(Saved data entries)
-=-=-=-=-
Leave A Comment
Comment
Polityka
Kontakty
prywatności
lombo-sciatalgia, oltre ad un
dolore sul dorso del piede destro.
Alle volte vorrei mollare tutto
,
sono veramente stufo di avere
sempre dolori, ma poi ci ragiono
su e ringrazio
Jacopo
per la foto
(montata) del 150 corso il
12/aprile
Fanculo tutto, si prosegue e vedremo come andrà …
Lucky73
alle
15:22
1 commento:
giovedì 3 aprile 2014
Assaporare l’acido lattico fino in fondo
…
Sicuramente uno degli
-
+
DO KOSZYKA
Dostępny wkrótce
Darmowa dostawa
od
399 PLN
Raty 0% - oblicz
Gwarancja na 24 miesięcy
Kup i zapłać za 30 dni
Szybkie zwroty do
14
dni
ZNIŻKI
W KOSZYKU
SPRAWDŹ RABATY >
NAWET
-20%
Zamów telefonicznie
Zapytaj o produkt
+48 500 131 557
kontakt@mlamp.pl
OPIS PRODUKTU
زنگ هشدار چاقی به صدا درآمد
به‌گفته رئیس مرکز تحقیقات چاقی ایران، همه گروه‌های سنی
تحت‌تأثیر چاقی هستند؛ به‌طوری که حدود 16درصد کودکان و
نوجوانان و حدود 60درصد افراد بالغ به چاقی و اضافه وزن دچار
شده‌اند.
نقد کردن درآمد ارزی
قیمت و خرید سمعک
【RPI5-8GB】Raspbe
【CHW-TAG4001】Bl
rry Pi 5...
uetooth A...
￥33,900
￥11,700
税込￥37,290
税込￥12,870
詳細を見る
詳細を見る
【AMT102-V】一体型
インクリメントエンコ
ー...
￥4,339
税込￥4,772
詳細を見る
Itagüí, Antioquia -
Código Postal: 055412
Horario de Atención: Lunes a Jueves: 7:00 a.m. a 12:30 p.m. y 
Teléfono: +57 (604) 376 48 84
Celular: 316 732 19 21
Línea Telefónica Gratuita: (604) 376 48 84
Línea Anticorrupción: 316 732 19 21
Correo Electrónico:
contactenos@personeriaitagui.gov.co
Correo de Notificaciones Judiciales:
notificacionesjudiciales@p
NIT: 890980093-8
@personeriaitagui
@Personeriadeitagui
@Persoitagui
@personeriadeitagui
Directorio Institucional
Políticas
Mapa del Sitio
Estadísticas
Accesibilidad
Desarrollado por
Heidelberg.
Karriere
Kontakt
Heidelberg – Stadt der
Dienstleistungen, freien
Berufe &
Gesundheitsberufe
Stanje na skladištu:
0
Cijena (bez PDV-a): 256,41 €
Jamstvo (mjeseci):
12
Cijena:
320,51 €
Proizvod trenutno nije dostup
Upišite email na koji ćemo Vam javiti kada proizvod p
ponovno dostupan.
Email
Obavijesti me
-=-=-=-=-
### Exercise brief:
Line by line, please reproduce the records exactly.

### Answer for this exercise:
Leave A Comment
Comment
Polityka
Kontakty
prywatności
lombo-sciatalgia, oltre ad un
dolore sul dorso del piede destro.
Alle volte vorrei mollare tutto
,
sono veramente stufo di avere
sempre dolori, ma poi ci ragiono
su e ringrazio
Jacopo
per la foto
(montata) del 150 corso il
12/aprile
Fanculo tutto, si prosegue e vedremo come andrà …
Lucky73
alle
15:22
1 commento:
giovedì 3 aprile 2014
Assaporare l’acido lattico fino in fondo
…
Sicuramente uno degli
-
+
DO KOSZYKA
Dostępny wkrótce
Darmowa dostawa
od
399 PLN
Raty 0% - oblicz
Gwarancja na 24 miesięcy
Kup i zapłać za 30 dni
Szybkie zwroty do
14
dni
ZNIŻKI
W KOSZYKU
SPRAWDŹ RABATY >
NAWET
-20%
Zamów telefonicznie
Zapytaj o produkt
+48 500 131 557
kontakt@mlamp.pl
OPIS PRODUKTU
زنگ هشدار چاقی به صدا درآمد
به‌گفته رئیس مرکز تحقیقات چاقی ایران، همه گروه‌های سنی
تحت‌تأثیر چاقی هستند؛ به‌طوری که حدود 16درصد کودکان و
نوجوانان و حدود 60درصد افراد بالغ به چاقی و اضافه وزن دچار
شده‌اند.
نقد کردن درآمد ارزی
قیمت و خرید سمعک
【RPI5-8GB】Raspbe
【CHW-TAG4001】Bl
rry Pi 5...
uetooth A...
￥33,900
￥11,700
税込￥37,290
税込￥12,870
詳細を見る
詳細を見る
【AMT102-V】一体型
インクリメントエンコ
ー...
￥4,339
税込￥4,772
詳細を見る
Itagüí, Antioquia -
Código Postal: 055412
Horario de Atención: Lunes a Jueves: 7:00 a.m. a 12:30 p.m. y 
Teléfono: +57 (604) 376 48 84
Celular: 316 732 19 21
Línea Telefónica Gratuita: (604) 376 48 84
Línea Anticorrupción: 316 732 19 21
Correo Electrónico:
contactenos@personeriaitagui.gov.co
Correo de Notificaciones Judiciales:
notificacionesjudiciales@p
NIT: 890980093-8
@personeriaitagui
@Personeriadeitagui
@Persoitagui
@personeriadeitagui
Directorio Institucional
Políticas
Mapa del Sitio
Estadísticas
Accesibilidad
Desarrollado por
Heidelberg.
Karriere
Kontakt
Heidelberg – Stadt der
Dienstleistungen, freien
Berufe &
Gesundheitsberufe
Stanje na skladištu:
0
Cijena (bez PDV-a): 256,41 €
Jamstvo (mjeseci):
12
Cijena:
320,51 €
Proizvod trenutno nije dostup
Upišite email na koji ćemo Vam javiti kada proizvod p
ponovno dostupan.
Email
Obavijesti me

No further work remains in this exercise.